Yale University scientists may have cracked a part of the chemical code for one of the most basic, yet mysterious, processes in the natural world -- nature's ability to transform nitrogen from the air into usable nitrogen compounds.
The process is called nitrogen fixation, and it occurs in microorganisms on the roots of plants. This is how nature makes its own fertilizers to feed plants, which feed us.
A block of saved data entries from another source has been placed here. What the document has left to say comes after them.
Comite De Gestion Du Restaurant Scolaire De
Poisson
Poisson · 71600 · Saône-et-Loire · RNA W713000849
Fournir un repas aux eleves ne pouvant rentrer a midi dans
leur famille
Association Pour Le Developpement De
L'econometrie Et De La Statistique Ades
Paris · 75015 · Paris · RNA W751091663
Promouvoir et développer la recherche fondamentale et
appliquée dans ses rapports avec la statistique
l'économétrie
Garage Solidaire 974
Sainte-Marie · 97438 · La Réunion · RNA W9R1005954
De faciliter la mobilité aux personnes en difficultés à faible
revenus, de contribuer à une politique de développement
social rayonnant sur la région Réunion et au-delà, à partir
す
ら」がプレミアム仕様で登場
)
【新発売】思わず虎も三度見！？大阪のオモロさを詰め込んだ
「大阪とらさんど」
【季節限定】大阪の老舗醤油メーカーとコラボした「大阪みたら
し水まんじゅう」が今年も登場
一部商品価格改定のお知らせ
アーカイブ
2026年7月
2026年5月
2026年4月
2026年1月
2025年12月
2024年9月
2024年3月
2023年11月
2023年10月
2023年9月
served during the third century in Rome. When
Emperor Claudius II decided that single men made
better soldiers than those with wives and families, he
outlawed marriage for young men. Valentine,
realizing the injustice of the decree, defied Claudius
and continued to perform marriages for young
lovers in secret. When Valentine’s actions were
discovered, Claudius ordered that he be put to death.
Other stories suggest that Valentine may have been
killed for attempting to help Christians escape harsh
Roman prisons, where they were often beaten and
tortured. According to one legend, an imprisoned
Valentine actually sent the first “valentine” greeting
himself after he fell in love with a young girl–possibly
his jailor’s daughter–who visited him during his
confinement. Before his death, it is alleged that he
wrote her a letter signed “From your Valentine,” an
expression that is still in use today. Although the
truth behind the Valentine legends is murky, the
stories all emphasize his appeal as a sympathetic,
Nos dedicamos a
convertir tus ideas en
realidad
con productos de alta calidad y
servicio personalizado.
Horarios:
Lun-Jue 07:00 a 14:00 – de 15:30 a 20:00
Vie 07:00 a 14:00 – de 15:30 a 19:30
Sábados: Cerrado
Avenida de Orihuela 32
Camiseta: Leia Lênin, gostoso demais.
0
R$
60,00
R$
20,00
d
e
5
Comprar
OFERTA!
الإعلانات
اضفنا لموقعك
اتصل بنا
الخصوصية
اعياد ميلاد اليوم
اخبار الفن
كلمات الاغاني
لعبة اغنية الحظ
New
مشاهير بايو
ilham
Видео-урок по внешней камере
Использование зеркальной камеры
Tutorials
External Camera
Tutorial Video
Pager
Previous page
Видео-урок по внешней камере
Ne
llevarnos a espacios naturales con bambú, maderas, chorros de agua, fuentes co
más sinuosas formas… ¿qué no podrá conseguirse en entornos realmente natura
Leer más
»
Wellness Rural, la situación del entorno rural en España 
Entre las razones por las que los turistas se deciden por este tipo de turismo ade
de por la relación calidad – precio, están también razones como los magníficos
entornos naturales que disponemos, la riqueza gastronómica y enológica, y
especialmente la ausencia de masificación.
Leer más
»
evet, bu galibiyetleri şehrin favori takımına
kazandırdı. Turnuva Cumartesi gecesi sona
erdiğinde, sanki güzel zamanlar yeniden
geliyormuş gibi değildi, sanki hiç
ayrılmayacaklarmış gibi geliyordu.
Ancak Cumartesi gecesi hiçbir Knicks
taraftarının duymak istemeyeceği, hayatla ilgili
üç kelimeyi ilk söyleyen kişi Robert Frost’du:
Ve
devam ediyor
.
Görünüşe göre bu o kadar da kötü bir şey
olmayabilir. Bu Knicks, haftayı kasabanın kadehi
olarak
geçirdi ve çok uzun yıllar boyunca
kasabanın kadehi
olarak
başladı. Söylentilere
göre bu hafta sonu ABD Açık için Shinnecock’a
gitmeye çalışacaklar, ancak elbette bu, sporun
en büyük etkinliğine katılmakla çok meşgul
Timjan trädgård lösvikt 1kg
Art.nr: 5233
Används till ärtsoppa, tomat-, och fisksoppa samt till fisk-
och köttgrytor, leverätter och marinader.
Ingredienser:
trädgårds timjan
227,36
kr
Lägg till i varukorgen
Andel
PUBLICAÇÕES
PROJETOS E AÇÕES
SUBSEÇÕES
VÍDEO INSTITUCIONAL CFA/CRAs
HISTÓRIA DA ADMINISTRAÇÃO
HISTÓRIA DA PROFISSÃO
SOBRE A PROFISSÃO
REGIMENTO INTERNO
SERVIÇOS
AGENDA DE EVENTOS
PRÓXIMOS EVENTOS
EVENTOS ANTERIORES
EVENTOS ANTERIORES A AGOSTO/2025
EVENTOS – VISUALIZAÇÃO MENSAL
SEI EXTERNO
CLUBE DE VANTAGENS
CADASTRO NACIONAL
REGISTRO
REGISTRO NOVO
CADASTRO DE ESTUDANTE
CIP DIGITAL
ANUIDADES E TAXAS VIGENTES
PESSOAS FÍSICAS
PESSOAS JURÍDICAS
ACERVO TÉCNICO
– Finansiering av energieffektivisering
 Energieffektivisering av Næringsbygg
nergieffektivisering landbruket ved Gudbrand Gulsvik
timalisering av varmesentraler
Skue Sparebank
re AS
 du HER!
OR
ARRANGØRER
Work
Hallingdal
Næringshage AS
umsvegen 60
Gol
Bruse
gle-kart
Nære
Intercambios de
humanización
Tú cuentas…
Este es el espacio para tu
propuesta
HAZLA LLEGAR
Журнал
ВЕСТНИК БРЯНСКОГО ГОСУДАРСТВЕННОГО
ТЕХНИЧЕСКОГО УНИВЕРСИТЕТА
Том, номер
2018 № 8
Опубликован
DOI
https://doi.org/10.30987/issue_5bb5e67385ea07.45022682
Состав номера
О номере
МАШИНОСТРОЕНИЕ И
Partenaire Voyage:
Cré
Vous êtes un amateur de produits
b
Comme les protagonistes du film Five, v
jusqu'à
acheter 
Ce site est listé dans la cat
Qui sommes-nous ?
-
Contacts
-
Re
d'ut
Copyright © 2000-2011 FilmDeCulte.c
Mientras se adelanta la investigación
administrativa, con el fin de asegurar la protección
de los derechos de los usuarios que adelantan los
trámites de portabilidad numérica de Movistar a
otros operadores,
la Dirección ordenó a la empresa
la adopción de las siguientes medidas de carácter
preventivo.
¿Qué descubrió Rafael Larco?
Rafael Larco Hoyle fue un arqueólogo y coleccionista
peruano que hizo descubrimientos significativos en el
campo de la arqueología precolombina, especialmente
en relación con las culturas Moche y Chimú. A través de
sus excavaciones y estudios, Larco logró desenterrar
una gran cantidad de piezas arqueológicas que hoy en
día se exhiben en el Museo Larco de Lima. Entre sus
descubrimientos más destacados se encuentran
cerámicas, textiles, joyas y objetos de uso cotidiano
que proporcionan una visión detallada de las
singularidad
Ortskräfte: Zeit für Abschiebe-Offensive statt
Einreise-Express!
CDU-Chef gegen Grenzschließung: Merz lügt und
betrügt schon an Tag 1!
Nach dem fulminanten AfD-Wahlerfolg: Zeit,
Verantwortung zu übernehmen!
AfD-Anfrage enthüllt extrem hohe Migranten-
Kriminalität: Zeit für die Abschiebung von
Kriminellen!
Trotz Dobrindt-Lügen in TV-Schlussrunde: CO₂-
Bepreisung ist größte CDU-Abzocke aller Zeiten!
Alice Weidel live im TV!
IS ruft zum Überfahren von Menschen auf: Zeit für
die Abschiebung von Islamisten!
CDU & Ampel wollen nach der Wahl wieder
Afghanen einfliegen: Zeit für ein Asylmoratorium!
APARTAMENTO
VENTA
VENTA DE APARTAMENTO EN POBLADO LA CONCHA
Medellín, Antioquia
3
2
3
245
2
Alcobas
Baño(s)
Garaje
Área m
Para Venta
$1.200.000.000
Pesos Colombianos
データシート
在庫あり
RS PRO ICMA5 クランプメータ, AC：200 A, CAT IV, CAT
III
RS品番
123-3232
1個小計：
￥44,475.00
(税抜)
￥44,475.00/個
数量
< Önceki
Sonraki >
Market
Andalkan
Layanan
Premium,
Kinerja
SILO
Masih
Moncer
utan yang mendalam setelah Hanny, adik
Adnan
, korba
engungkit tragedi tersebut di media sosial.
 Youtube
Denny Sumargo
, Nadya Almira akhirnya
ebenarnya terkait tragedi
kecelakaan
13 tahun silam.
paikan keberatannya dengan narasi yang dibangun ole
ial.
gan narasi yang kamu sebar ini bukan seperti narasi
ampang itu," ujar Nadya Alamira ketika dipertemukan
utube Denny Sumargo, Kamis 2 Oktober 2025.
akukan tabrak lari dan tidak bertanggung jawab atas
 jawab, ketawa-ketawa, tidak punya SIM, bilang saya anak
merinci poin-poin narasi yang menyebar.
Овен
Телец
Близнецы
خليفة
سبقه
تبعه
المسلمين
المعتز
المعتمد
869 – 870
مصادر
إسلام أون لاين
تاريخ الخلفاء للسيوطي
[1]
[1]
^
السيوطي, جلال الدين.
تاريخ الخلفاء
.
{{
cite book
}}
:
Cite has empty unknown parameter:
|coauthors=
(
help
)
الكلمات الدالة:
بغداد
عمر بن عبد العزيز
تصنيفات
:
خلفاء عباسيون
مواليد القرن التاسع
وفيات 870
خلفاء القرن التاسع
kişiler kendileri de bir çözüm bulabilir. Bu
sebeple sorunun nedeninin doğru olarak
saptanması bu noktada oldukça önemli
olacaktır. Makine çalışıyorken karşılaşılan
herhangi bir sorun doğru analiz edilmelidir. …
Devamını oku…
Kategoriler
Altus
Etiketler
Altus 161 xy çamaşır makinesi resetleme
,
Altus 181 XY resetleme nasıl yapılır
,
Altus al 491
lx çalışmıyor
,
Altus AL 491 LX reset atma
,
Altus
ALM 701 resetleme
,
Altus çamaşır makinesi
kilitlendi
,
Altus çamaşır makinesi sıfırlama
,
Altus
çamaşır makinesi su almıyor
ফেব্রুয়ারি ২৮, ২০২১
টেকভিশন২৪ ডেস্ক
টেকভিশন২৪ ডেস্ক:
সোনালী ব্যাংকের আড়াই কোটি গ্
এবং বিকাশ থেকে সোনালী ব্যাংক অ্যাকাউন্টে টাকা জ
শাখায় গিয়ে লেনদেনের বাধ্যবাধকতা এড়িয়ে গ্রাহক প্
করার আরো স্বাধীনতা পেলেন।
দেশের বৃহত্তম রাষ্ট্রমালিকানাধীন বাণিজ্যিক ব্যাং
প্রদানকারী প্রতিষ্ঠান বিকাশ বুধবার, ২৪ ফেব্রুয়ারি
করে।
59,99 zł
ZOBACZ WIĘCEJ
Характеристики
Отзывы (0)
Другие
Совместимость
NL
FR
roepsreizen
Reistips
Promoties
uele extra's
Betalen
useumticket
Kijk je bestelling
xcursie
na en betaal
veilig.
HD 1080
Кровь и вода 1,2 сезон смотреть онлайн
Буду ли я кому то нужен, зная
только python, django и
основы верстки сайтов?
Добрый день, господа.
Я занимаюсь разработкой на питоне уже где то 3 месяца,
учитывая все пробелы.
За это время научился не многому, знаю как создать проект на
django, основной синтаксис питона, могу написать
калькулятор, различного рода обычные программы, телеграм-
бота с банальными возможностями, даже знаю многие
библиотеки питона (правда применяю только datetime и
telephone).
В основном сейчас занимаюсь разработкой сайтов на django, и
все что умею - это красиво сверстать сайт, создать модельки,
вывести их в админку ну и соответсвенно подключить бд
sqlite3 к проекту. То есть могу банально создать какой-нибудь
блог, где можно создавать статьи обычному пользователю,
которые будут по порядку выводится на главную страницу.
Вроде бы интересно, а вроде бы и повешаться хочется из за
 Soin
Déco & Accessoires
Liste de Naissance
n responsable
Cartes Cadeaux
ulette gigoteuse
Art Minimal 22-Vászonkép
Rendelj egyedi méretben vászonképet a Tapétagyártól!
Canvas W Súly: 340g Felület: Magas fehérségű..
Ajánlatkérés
The enzyme responsible for natural nitrogen fixation is called nitrogenase. Yale chemistry professor Patrick Holland and his team designed a new chemical compound with key properties that help to explain nitrogenase. The findings are described in the Sept. 23 online edition of the journal Nature.
"Nitrogenase reacts with nitrogen at a cluster of iron and sulfur atoms, which is strange because other iron-sulfur compounds typically don't react with nitrogen, either in other enzymes or in the thousands of known iron-sulfur compounds synthesized by chemists," Holland said.
Keeping that in mind, Holland and his team designed a new compound with two distinct properties found in nitrogenase: large shielding groups of atoms that prevented undesired reactions, and a weak iron-sulfur bond that could break easily upon the addition of electrons. The design proved successful because the compound binds nitrogen from the atmosphere, just as nitrogenase does.
With this insight into how nature fixes nitrogen, Holland and his colleagues hope to design synthetic catalysts that turn nitrogen into ammonia, the main fertilizer produced in the natural system. "Natural systems are much friendlier than the current industrial process for making ammonia, which uses very high temperature and pressure," Holland said.
By making ammonia synthesis easier, it could be possible to make fertilizers on-site at farms, reducing transportation and production costs. "This work shows that carefully designed chemical compounds can help us figure out how natural systems use plentiful raw materials like the nitrogen in our atmosphere," Holland said.
Co-authors of the paper are Ilija Čorić, Brandon Mercado, and David Vinyard of Yale, and Eckhard Bill of the Max Planck Institute for Chemical Energy Conversion, in Germany. The National Institutes of Health and the Max Planck Society supported the research.